In a statement to Circa, a spokeswoman for the committee said the Tax Cuts and Jobs Act would ultimately help graduate students by creating more jobs for them once they earn their degrees.
"Graduate students, like all Americans, will be taxed at lower, simpler rates based on the compensation they receive -- not based on the maze of costly deductions and exclusions Americans must navigate today," she said.
But even some Republicans who support the tax plan say they would prefer to see the tuition provision removed.
"Personally I wish that was not in the bill," Rep. Chuck Fleischmann (R-TN) said.
Fleischmann, who has been a vocal supporter of the GOP tax plan, said the overall bill was a step in the right direction but added, "Is this the absolute ideal bill that I would have drafted? Perhaps not, and there are some provisions in there that I would like to see changed.
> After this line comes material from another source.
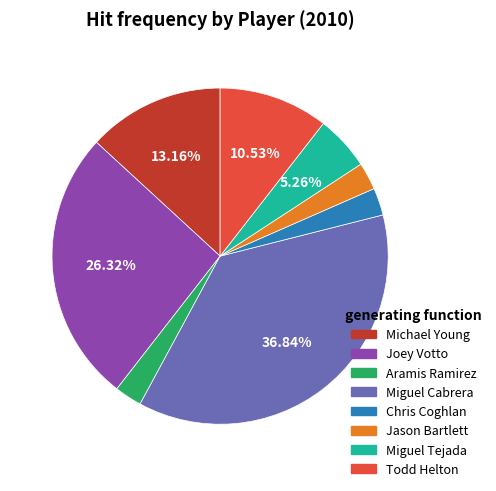

Does any single category account for the majority?

No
That is actually one of them."
Grobis said that if the tuition provision becomes law, it could contribute to inequality in the job market by discouraging people with less financial means from pursuing higher education.
"It would make pursuing a Ph.D. so unprofitable in the first place, that I know for some of my colleagues it would kind of be the last straw," he said.
In addition to repealing the so-called "tuition waiver," both the House and Senate tax reform bills would tax endowments students receive from universities for research.
The tuition provision is only in the House tax bill, not the Senate version. The House is expected to vote on the legislation on Thursday and the Senate is hurdling toward a vote by the end of the year. If both chambers pass their own tax bills, then lawmakers will hold a legislative conference to decide how to merge the two bills.